* _Task to complete_:
Which lines of the data below include the string "https"? Return each of them.
****************************************
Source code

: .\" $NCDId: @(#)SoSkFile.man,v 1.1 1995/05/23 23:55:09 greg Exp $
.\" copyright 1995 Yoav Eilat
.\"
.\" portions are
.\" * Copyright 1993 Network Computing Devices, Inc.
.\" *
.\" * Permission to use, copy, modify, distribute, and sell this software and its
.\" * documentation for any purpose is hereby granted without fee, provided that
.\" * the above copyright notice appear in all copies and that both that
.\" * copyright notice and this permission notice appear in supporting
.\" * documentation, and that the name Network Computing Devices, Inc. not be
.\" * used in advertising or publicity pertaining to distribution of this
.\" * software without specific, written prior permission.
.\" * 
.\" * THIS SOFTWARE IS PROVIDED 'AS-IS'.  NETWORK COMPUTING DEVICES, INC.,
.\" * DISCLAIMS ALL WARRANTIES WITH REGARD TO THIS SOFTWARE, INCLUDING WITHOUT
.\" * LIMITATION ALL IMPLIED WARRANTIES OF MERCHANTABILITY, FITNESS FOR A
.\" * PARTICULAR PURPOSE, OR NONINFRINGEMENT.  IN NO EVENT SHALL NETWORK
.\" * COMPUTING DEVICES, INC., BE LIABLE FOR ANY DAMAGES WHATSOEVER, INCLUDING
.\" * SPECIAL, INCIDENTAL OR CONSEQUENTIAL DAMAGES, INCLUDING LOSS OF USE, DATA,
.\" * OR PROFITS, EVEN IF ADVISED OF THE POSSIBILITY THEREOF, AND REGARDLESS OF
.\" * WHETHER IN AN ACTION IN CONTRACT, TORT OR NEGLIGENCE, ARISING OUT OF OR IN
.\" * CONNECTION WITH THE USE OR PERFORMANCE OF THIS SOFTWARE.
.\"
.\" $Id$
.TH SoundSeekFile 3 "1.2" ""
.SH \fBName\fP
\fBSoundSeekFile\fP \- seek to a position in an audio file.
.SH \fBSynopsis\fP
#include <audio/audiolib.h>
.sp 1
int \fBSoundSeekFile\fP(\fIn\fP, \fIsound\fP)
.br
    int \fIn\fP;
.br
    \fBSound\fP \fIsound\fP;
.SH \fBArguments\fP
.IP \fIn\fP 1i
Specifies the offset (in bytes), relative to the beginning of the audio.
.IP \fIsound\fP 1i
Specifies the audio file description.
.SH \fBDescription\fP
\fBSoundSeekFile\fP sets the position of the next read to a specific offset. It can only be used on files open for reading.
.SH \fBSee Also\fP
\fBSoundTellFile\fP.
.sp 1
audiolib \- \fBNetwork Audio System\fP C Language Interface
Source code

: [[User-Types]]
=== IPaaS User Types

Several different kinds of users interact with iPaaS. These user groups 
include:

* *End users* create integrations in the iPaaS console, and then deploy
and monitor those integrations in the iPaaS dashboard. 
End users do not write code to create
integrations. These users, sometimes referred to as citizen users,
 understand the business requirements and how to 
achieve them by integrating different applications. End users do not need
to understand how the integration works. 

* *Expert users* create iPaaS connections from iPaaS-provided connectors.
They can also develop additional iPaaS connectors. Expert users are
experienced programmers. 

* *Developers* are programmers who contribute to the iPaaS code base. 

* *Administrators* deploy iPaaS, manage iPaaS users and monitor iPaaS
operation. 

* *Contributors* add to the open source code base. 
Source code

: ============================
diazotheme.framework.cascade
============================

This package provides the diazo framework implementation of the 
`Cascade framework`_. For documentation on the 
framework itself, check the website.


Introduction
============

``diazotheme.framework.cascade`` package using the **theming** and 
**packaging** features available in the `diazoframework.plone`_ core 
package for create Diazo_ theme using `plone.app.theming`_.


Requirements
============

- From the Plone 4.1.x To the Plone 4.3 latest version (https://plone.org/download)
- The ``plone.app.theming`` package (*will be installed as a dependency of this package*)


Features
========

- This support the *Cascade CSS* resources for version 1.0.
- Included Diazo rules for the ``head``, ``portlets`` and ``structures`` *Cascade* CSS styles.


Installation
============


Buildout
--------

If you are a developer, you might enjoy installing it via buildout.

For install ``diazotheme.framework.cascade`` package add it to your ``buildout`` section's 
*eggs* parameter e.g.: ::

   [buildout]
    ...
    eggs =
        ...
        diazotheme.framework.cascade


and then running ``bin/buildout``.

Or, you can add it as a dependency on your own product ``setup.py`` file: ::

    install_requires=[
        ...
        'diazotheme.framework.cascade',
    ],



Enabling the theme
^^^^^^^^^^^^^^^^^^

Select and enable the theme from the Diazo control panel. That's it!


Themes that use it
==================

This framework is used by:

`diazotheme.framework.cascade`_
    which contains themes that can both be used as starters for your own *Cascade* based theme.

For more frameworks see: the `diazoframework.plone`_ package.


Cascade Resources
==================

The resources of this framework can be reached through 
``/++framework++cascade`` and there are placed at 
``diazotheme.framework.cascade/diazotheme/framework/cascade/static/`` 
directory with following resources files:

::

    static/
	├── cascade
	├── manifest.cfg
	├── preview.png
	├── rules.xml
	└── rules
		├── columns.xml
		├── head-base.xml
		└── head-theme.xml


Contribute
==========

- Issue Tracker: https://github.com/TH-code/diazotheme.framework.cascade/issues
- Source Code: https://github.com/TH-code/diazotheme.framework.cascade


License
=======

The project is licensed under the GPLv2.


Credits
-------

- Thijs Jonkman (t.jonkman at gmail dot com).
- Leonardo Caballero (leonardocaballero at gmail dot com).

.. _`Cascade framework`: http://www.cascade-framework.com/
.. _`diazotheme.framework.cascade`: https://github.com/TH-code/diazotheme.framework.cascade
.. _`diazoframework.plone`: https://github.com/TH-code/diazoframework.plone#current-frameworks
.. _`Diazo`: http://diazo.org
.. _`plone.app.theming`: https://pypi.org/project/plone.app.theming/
****************************************
* _Task answer_:
- From the Plone 4.1.x To the Plone 4.3 latest version (https://plone.org/download)
- Issue Tracker: https://github.com/TH-code/diazotheme.framework.cascade/issues
- Source Code: https://github.com/TH-code/diazotheme.framework.cascade
.. _`diazotheme.framework.cascade`: https://github.com/TH-code/diazotheme.framework.cascade
.. _`diazoframework.plone`: https://github.com/TH-code/diazoframework.plone#current-frameworks
.. _`plone.app.theming`: https://pypi.org/project/plone.app.theming/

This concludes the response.